To celebrate the one-year anniversary of my blog, I want to finish my data in projects series I began earlier in August. I’ve talked about using data throughout all stages of a project. Today I want to look at how data can be used as you’re finishing a project.
In an article by Parallel Project training, they mention that often ending a project properly is often overlooked because of all of the planning and execution that happens earlier in the project lifecycle. A data management plan is a big part of a great exit strategy when the project is concluding. Having a plan includes thinking about roles and responsibilities of the team as the project ends, costs, types of data, data standards, access, policies for re-use and data preservation as described by NC State University Libraries.
Thinking about how data will be used and archived in the future is also important. Without foresight into how to handle the data generated during a project, it’s likely to be a bit too haphazard. A great example is from the University of California – San Diego’s Data Management Plan by Rob Pinkel. Pinkel describes what data will be collected during the project, where the data will be stored and accessed and data formats and how this will affect future archiving activities. The data will be shared with NSF and to interested parties upon request. He recognizes and documents archiving shortfalls which will help any follow-on activities or new project team members in the future.

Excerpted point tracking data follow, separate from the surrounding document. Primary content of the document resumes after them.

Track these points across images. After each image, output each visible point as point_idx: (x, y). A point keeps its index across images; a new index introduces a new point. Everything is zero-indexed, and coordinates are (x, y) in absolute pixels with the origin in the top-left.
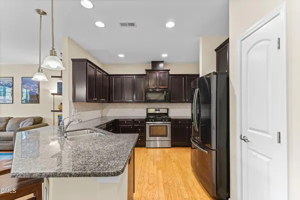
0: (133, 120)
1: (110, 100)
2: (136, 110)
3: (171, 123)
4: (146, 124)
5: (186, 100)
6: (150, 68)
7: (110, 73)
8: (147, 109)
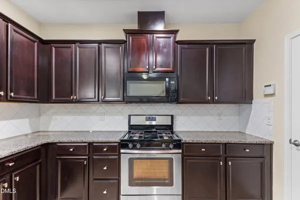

I want to finish today’s discussion by looking at another example of a Data Management Plan that is far too common and that lacks foresight into future data needs. UCSD’s plan by Sameer Shah starts out by listing some project background information, categories of data and even noting some of the data that won’t be published. (The topic of whether all data should be published, good and bad, is a topic for another discussion.) Due to funding and data infrastructure limitations, they plan to archive the data within hard drives and servers only accessible within their School of Engineering. Shah then says the data will be stored for a minimum of 5 years in case the data collection is ‘terminated or transitioned.’ This type of Data Management Plan is counterproductive to furthering research and innovation but is probably the rule more than it is the exception.